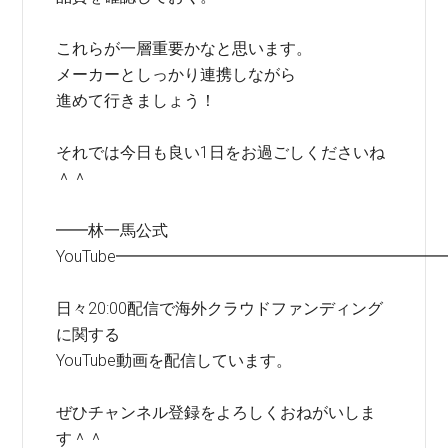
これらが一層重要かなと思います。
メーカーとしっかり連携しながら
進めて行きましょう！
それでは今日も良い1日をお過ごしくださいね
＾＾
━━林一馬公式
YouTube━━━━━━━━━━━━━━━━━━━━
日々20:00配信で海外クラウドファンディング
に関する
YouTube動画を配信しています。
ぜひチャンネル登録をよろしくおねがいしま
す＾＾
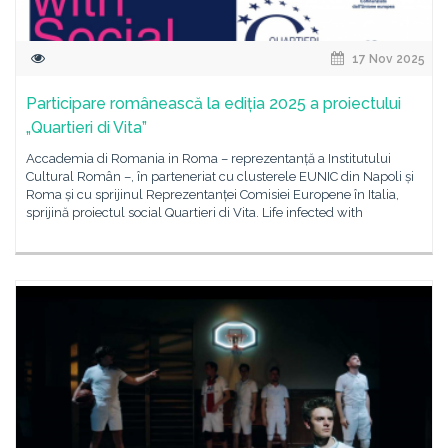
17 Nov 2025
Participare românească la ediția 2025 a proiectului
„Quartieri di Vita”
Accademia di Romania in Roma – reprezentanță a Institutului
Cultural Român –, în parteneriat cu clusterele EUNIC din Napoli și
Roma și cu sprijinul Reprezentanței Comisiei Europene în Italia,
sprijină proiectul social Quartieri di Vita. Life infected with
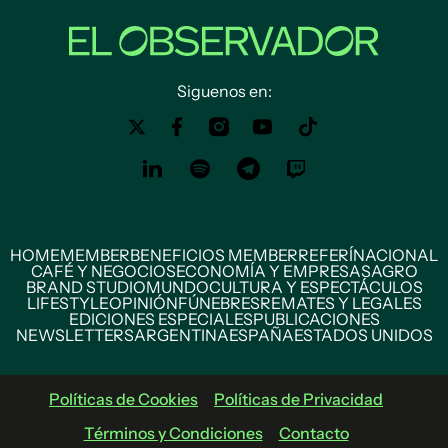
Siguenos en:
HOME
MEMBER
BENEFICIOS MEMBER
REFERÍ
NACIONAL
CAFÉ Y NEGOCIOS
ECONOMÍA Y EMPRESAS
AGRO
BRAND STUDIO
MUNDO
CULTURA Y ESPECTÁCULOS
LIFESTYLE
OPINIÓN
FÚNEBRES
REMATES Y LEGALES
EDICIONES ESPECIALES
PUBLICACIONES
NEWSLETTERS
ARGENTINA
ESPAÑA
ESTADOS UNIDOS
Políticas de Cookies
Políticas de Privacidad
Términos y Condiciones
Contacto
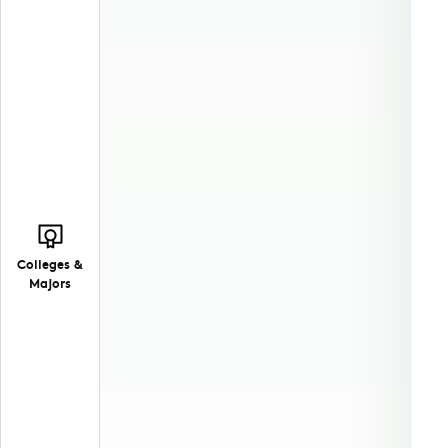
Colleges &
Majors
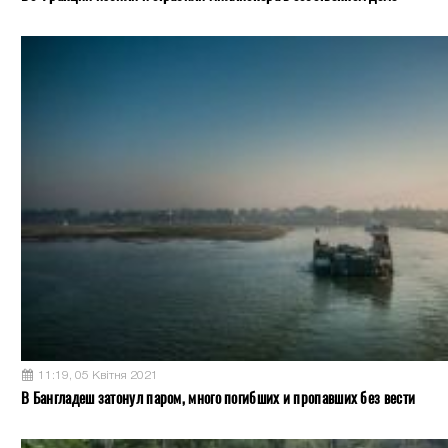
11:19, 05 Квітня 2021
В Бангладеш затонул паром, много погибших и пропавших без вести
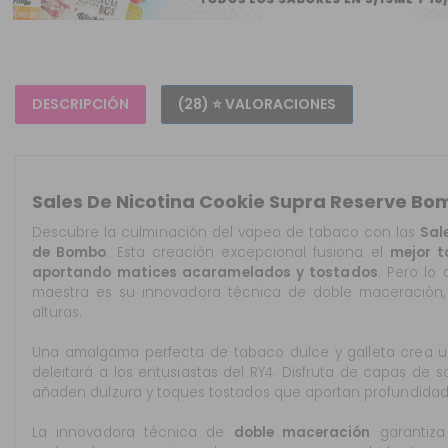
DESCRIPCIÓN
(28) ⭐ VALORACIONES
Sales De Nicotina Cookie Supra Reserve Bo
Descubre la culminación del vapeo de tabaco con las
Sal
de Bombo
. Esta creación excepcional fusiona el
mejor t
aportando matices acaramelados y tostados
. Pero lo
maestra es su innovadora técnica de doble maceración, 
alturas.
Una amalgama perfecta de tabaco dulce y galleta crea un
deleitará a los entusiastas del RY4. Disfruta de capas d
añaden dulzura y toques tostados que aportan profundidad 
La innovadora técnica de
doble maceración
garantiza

○ ○ ○ ○ ○ ○ ○

What needs to be done: Reproduce every record word for word. The copy must contain no pictures.

Written reply:
これらが一層重要かなと思います。
メーカーとしっかり連携しながら
進めて行きましょう！
それでは今日も良い1日をお過ごしくださいね
＾＾
━━林一馬公式
YouTube━━━━━━━━━━━━━━━━━━━━
日々20:00配信で海外クラウドファンディング
に関する
YouTube動画を配信しています。
ぜひチャンネル登録をよろしくおねがいしま
す＾＾
17 Nov 2025
Participare românească la ediția 2025 a proiectului
„Quartieri di Vita”
Accademia di Romania in Roma – reprezentanță a Institutului
Cultural Român –, în parteneriat cu clusterele EUNIC din Napoli și
Roma și cu sprijinul Reprezentanței Comisiei Europene în Italia,
sprijină proiectul social Quartieri di Vita. Life infected with
Siguenos en:
HOME
MEMBER
BENEFICIOS MEMBER
REFERÍ
NACIONAL
CAFÉ Y NEGOCIOS
ECONOMÍA Y EMPRESAS
AGRO
BRAND STUDIO
MUNDO
CULTURA Y ESPECTÁCULOS
LIFESTYLE
OPINIÓN
FÚNEBRES
REMATES Y LEGALES
EDICIONES ESPECIALES
PUBLICACIONES
NEWSLETTERS
ARGENTINA
ESPAÑA
ESTADOS UNIDOS
Políticas de Cookies
Políticas de Privacidad
Términos y Condiciones
Contacto
Colleges &
Majors
11:19, 05 Квітня 2021
В Бангладеш затонул паром, много погибших и пропавших без вести
DESCRIPCIÓN
(28) ⭐ VALORACIONES
Sales De Nicotina Cookie Supra Reserve Bo
Descubre la culminación del vapeo de tabaco con las
Sal
de Bombo
. Esta creación excepcional fusiona el
mejor t
aportando matices acaramelados y tostados
. Pero lo
maestra es su innovadora técnica de doble maceración, 
alturas.
Una amalgama perfecta de tabaco dulce y galleta crea un
deleitará a los entusiastas del RY4. Disfruta de capas d
añaden dulzura y toques tostados que aportan profundidad 
La innovadora técnica de
doble maceración
garantiza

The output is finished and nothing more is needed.